So here’s how my little wood experiment went down yesterday. Woke up thinking about rubber trees after watching some jungle documentary, and it hit me: is hevea actually hardwood? Always thought anything called “wood” must be hard, right? Grabbed my keys and drove straight to the lumber yard.
Phase One: The Confusion
Asked the guy at the counter for hevea wood. He just stared at me blankly. “You mean… rubberwood?” Felt like an idiot. Turns out hevea is the tree, rubberwood’s what we call the lumber. Got two planks – one oak (actual hardwood), one rubberwood – to compare.
Phase Two: Hands-On Testing
Took both samples to my garage workshop. Started simple:
- Pressed my thumbnail into the rubberwood piece – left a dent immediately.
- Tried same pressure on oak – nothing, not even a scratch.
Then got my handsaw:
- Rubberwood cut like butter – smooth stroke, fluffy sawdust.
- Oak fought back – needed serious elbow grease, sawdust like fine powder.
Dropped each plank corner-first onto concrete:
- Rubberwood went thud with visible bruising
- Oak went clack without damage
Phase Three: The Weight Test
Thought maybe heaviness = hardness? Wrong.

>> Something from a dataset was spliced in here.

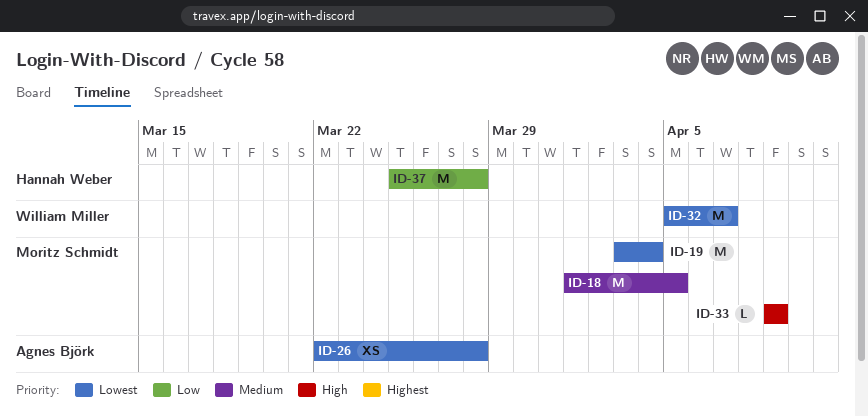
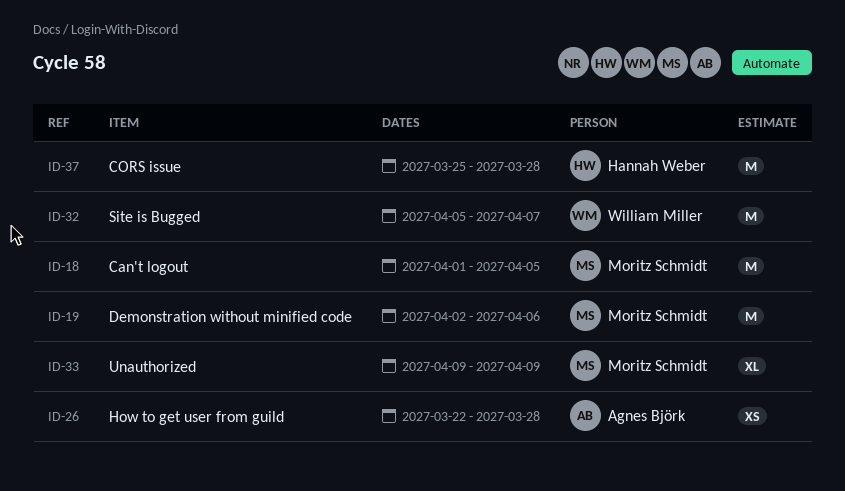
ID-19, start: Apr 3 -> Apr 2
ID-19, due: Apr 4 -> Apr 6
ID-33, estimate: L -> XL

Weighed both planks same size:
- Oak: 7 pounds
- Rubberwood: just 3.8 pounds – felt like plywood!
Phase Four: Expert Backup
Still doubting myself so called Paul – my furniture-making buddy. He laughed through the phone: “Rubberwood’s like the training wheels of woodworking! We call it ‘furniture-grade pine but weaker’. Gets dings if you glare at it too hard.”
Final Conclusion
Nope, not even close to hardwood. That rubberwood? Softer than my kids’ playdough table. Clearest giveaway? Could peel fibers off the saw cut with my fingernails. Try that on oak and you’ll break your nail clean off. Mystery solved through good ol’ garage science.